[Stored data entries]
>>>
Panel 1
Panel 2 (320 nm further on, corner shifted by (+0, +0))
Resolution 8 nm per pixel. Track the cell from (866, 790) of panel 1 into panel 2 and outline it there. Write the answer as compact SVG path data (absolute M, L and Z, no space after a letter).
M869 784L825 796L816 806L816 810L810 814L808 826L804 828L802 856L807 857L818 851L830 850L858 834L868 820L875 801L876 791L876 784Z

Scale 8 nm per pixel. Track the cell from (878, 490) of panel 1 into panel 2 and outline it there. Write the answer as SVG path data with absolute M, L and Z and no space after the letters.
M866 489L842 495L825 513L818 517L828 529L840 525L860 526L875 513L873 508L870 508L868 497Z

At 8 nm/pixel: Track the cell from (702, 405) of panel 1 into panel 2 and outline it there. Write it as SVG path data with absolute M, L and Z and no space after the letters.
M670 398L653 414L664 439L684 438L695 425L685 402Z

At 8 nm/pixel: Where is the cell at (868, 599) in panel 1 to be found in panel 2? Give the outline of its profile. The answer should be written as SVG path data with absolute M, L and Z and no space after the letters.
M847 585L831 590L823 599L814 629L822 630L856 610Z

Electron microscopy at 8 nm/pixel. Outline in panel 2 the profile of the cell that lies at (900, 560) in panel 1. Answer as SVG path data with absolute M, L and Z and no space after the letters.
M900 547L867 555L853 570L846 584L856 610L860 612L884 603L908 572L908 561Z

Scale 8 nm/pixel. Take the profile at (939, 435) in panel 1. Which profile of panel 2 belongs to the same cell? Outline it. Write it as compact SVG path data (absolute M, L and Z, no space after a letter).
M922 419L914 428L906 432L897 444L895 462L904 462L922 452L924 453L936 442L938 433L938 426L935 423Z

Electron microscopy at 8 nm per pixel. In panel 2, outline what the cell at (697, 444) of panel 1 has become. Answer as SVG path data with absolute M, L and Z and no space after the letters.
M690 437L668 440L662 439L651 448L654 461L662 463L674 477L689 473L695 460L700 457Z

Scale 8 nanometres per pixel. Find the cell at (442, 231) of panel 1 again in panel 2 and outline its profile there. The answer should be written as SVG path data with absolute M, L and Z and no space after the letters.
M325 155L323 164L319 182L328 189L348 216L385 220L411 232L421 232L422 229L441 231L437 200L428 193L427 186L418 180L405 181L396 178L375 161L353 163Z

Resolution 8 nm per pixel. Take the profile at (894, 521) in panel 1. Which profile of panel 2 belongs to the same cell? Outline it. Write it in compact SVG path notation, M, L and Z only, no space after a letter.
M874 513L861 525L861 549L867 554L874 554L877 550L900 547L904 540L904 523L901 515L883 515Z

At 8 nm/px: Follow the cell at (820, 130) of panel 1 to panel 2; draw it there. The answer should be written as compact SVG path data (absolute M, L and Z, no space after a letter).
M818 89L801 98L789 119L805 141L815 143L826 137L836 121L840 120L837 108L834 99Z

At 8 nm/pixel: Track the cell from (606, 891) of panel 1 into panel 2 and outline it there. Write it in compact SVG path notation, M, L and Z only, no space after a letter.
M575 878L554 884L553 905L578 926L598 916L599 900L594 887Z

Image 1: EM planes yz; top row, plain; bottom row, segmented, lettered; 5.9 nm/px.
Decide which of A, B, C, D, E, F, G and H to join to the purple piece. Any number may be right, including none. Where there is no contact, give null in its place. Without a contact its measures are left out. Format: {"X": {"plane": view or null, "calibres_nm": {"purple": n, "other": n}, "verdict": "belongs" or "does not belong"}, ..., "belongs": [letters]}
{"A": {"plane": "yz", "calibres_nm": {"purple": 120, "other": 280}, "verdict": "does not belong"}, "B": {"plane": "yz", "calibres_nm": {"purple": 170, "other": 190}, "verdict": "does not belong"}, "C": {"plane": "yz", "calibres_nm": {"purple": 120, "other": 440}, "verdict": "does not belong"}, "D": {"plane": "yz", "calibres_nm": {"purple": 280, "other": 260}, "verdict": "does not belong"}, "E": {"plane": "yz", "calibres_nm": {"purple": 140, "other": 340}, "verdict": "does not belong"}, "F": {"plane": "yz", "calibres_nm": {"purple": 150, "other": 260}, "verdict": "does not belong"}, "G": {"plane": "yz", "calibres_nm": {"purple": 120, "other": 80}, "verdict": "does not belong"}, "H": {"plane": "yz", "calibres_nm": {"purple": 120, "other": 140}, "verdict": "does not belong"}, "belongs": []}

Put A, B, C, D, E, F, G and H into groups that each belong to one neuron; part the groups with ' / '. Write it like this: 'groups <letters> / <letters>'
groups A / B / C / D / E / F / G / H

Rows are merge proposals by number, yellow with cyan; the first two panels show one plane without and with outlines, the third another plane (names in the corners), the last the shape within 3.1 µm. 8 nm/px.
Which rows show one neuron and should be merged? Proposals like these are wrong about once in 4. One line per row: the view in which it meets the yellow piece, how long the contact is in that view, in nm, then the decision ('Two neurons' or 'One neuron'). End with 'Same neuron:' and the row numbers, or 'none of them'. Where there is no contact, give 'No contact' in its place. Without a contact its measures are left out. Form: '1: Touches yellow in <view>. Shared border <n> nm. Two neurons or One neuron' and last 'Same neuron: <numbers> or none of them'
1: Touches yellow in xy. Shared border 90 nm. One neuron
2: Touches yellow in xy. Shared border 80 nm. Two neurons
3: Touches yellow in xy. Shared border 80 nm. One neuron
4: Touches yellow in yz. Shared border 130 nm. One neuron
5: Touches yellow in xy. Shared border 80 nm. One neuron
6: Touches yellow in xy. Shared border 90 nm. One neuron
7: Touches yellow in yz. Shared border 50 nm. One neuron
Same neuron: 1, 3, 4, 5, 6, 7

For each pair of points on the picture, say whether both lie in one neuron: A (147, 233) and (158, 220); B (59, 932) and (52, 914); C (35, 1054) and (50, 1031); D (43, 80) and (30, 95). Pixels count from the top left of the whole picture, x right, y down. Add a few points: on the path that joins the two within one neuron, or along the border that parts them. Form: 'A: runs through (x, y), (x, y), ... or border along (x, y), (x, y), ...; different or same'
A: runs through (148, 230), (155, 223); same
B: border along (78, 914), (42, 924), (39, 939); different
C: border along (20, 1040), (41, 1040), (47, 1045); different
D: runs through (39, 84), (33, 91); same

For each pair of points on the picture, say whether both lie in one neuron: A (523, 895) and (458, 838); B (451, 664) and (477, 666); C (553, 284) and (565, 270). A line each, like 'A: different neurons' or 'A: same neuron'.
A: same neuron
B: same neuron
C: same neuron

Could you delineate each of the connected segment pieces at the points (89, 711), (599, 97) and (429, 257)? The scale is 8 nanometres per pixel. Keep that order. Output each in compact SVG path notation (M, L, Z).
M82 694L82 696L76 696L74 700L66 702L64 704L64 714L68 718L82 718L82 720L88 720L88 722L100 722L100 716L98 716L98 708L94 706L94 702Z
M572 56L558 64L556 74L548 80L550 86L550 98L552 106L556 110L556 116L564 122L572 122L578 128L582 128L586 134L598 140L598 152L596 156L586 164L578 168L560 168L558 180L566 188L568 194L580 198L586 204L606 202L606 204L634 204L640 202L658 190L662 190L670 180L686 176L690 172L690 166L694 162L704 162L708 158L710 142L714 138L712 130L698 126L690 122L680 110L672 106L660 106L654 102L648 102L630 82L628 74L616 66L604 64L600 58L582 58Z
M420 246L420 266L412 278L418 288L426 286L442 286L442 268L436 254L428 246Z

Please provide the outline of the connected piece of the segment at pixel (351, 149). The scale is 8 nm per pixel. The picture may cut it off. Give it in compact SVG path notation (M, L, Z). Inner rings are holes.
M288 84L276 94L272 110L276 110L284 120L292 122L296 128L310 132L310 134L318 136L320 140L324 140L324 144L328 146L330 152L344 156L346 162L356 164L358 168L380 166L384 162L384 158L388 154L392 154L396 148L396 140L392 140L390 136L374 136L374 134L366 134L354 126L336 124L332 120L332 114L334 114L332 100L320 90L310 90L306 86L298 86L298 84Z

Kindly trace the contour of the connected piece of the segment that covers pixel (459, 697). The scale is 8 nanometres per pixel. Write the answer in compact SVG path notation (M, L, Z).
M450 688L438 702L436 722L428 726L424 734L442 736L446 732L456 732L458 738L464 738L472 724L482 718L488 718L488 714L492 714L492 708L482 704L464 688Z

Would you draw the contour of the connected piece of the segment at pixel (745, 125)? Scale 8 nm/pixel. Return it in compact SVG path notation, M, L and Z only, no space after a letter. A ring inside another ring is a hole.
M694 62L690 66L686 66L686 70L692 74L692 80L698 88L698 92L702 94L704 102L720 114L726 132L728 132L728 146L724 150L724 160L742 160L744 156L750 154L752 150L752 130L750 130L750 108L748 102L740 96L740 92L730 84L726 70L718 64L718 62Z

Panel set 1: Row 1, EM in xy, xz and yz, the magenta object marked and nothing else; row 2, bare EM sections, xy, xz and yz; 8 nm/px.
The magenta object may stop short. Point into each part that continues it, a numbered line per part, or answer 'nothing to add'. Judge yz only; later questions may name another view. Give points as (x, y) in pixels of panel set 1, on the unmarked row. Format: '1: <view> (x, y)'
<<<
*PROBLEM*.
Filter the entries down to the lines that hold "nothing". Copy those lines.

*SOLVED PROBLEM*.
Panel set 1: Row 1, EM in xy, xz and yz, the magenta object marked and nothing else; row 2, bare EM sections, xy, xz and yz; 8 nm/px.
The magenta object may stop short. Point into each part that continues it, a numbered line per part, or answer 'nothing to add'. Judge yz only; later questions may name another view. Give points as (x, y) in pixels of panel set 1, on the unmarked row. Format: '1: <view> (x, y)'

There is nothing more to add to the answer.